→ Listed entries:
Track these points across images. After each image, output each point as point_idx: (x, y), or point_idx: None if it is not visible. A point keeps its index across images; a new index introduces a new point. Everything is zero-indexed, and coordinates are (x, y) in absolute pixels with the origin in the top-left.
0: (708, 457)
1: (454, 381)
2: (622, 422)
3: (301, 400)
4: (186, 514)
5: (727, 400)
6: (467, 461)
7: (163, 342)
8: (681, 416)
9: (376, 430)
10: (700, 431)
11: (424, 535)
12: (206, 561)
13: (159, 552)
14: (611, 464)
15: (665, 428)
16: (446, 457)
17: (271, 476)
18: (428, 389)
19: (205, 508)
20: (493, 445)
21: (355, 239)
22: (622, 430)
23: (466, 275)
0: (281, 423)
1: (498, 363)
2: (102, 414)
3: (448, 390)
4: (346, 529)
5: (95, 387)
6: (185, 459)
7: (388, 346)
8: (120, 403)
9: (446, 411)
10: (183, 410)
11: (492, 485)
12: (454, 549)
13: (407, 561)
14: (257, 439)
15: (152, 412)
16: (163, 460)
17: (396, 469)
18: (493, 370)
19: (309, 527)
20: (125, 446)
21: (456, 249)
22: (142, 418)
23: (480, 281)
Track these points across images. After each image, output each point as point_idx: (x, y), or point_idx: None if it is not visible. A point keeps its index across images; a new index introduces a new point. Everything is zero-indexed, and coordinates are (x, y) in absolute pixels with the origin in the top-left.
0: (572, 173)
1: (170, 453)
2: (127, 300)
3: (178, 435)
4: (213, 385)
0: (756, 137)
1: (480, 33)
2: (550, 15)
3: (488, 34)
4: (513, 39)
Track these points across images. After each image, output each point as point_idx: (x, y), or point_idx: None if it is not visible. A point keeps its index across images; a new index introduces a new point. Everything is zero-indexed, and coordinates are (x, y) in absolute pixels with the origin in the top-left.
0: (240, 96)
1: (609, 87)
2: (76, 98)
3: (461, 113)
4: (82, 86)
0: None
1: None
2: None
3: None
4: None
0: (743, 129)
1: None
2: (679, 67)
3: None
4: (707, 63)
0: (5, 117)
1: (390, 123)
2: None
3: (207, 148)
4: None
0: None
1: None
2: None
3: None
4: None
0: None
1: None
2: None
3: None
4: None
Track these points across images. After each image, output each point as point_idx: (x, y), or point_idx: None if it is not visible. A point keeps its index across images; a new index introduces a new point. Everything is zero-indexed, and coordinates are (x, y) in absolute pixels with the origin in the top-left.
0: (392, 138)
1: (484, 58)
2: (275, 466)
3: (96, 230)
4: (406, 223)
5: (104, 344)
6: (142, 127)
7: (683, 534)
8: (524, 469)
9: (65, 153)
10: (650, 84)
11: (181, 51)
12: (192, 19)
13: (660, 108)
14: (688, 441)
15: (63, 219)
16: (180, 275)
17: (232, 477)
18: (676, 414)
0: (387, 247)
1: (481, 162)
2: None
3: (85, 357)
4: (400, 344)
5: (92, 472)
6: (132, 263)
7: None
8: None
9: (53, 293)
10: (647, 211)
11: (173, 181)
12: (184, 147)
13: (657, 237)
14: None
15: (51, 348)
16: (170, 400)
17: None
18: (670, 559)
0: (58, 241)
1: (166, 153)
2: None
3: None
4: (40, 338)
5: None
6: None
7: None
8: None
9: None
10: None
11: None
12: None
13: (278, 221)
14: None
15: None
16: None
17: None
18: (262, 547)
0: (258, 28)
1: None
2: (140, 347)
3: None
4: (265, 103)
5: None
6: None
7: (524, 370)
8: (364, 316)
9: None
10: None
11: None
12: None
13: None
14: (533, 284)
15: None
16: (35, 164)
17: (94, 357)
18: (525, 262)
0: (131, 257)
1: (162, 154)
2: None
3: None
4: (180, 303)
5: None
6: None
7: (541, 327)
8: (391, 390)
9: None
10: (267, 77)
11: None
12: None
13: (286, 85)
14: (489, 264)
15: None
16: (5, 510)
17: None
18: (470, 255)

→ Request: Return every line of all the items above verbatim and in their original order.

→ In response:
Track these points across images. After each image, output each point as point_idx: (x, y), or point_idx: None if it is not visible. A point keeps its index across images; a new index introduces a new point. Everything is zero-indexed, and coordinates are (x, y) in absolute pixels with the origin in the top-left.
0: (708, 457)
1: (454, 381)
2: (622, 422)
3: (301, 400)
4: (186, 514)
5: (727, 400)
6: (467, 461)
7: (163, 342)
8: (681, 416)
9: (376, 430)
10: (700, 431)
11: (424, 535)
12: (206, 561)
13: (159, 552)
14: (611, 464)
15: (665, 428)
16: (446, 457)
17: (271, 476)
18: (428, 389)
19: (205, 508)
20: (493, 445)
21: (355, 239)
22: (622, 430)
23: (466, 275)
0: (281, 423)
1: (498, 363)
2: (102, 414)
3: (448, 390)
4: (346, 529)
5: (95, 387)
6: (185, 459)
7: (388, 346)
8: (120, 403)
9: (446, 411)
10: (183, 410)
11: (492, 485)
12: (454, 549)
13: (407, 561)
14: (257, 439)
15: (152, 412)
16: (163, 460)
17: (396, 469)
18: (493, 370)
19: (309, 527)
20: (125, 446)
21: (456, 249)
22: (142, 418)
23: (480, 281)
Track these points across images. After each image, output each point as point_idx: (x, y), or point_idx: None if it is not visible. A point keeps its index across images; a new index introduces a new point. Everything is zero-indexed, and coordinates are (x, y) in absolute pixels with the origin in the top-left.
0: (572, 173)
1: (170, 453)
2: (127, 300)
3: (178, 435)
4: (213, 385)
0: (756, 137)
1: (480, 33)
2: (550, 15)
3: (488, 34)
4: (513, 39)
Track these points across images. After each image, output each point as point_idx: (x, y), or point_idx: None if it is not visible. A point keeps its index across images; a new index introduces a new point. Everything is zero-indexed, and coordinates are (x, y) in absolute pixels with the origin in the top-left.
0: (240, 96)
1: (609, 87)
2: (76, 98)
3: (461, 113)
4: (82, 86)
0: None
1: None
2: None
3: None
4: None
0: (743, 129)
1: None
2: (679, 67)
3: None
4: (707, 63)
0: (5, 117)
1: (390, 123)
2: None
3: (207, 148)
4: None
0: None
1: None
2: None
3: None
4: None
0: None
1: None
2: None
3: None
4: None
Track these points across images. After each image, output each point as point_idx: (x, y), or point_idx: None if it is not visible. A point keeps its index across images; a new index introduces a new point. Everything is zero-indexed, and coordinates are (x, y) in absolute pixels with the origin in the top-left.
0: (392, 138)
1: (484, 58)
2: (275, 466)
3: (96, 230)
4: (406, 223)
5: (104, 344)
6: (142, 127)
7: (683, 534)
8: (524, 469)
9: (65, 153)
10: (650, 84)
11: (181, 51)
12: (192, 19)
13: (660, 108)
14: (688, 441)
15: (63, 219)
16: (180, 275)
17: (232, 477)
18: (676, 414)
0: (387, 247)
1: (481, 162)
2: None
3: (85, 357)
4: (400, 344)
5: (92, 472)
6: (132, 263)
7: None
8: None
9: (53, 293)
10: (647, 211)
11: (173, 181)
12: (184, 147)
13: (657, 237)
14: None
15: (51, 348)
16: (170, 400)
17: None
18: (670, 559)
0: (58, 241)
1: (166, 153)
2: None
3: None
4: (40, 338)
5: None
6: None
7: None
8: None
9: None
10: None
11: None
12: None
13: (278, 221)
14: None
15: None
16: None
17: None
18: (262, 547)
0: (258, 28)
1: None
2: (140, 347)
3: None
4: (265, 103)
5: None
6: None
7: (524, 370)
8: (364, 316)
9: None
10: None
11: None
12: None
13: None
14: (533, 284)
15: None
16: (35, 164)
17: (94, 357)
18: (525, 262)
0: (131, 257)
1: (162, 154)
2: None
3: None
4: (180, 303)
5: None
6: None
7: (541, 327)
8: (391, 390)
9: None
10: (267, 77)
11: None
12: None
13: (286, 85)
14: (489, 264)
15: None
16: (5, 510)
17: None
18: (470, 255)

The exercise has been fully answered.